TEXTE ÉTUDIÉ:
--------------------
Le Scoop

Aly Kéita en concert au Sofitel Hôtel Ivoire Abidjan le 8 janvier 2026 : le balafon à l’heure de l’Afro Jazz Fusion (entretien exclusif)

Balafon, jazz et identité africaine au cœur d’un concert. De retour d’Allemagne, le virtuose ivoirien Aly Kéita donne rendez-vous aux mélomanes abidjanais ce jeudi 8 janvier 2026 à la Salle des fêtes du Sofitel Hôtel Ivoire d’Abidjan pour un concert live placé sous le thème de « Afro Jazz Fusion ». En prélude à cet événement, Mediazine.ci a rencontré l’artiste pour une interview exclusive dans laquelle il revient sa vision du balafon et son ambition de faire rayonner la musique africaine sur les plus grandes scènes du monde. Entretien !
--------------------
EXTRAIT DES DONNÉES:
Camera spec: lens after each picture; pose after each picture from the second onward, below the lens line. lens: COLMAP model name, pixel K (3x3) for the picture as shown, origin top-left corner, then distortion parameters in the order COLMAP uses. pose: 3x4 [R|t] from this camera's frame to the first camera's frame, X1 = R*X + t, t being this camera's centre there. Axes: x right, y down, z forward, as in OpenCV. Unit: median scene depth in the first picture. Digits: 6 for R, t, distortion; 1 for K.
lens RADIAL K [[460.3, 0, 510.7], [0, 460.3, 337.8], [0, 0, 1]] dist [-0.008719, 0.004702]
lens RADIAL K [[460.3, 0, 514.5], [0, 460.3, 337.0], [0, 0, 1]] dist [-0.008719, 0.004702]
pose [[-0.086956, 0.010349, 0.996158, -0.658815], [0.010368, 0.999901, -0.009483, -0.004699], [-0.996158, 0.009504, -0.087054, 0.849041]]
--------------------
ÉNONCÉ DE LA TÂCHE:
Recopiez fidèlement le passage du texte sur le concert d'Aly Kéita qui commence à « Balafon, jazz et » et se termine à « du monde. Entretien ! ».

RÉPONSE:
Balafon, jazz et identité africaine au cœur d’un concert. De retour d’Allemagne, le virtuose ivoirien Aly Kéita donne rendez-vous aux mélomanes abidjanais ce jeudi 8 janvier 2026 à la Salle des fêtes du Sofitel Hôtel Ivoire d’Abidjan pour un concert live placé sous le thème de « Afro Jazz Fusion ». En prélude à cet événement, Mediazine.ci a rencontré l’artiste pour une interview exclusive dans laquelle il revient sa vision du balafon et son ambition de faire rayonner la musique africaine sur les plus grandes scènes du monde. Entretien !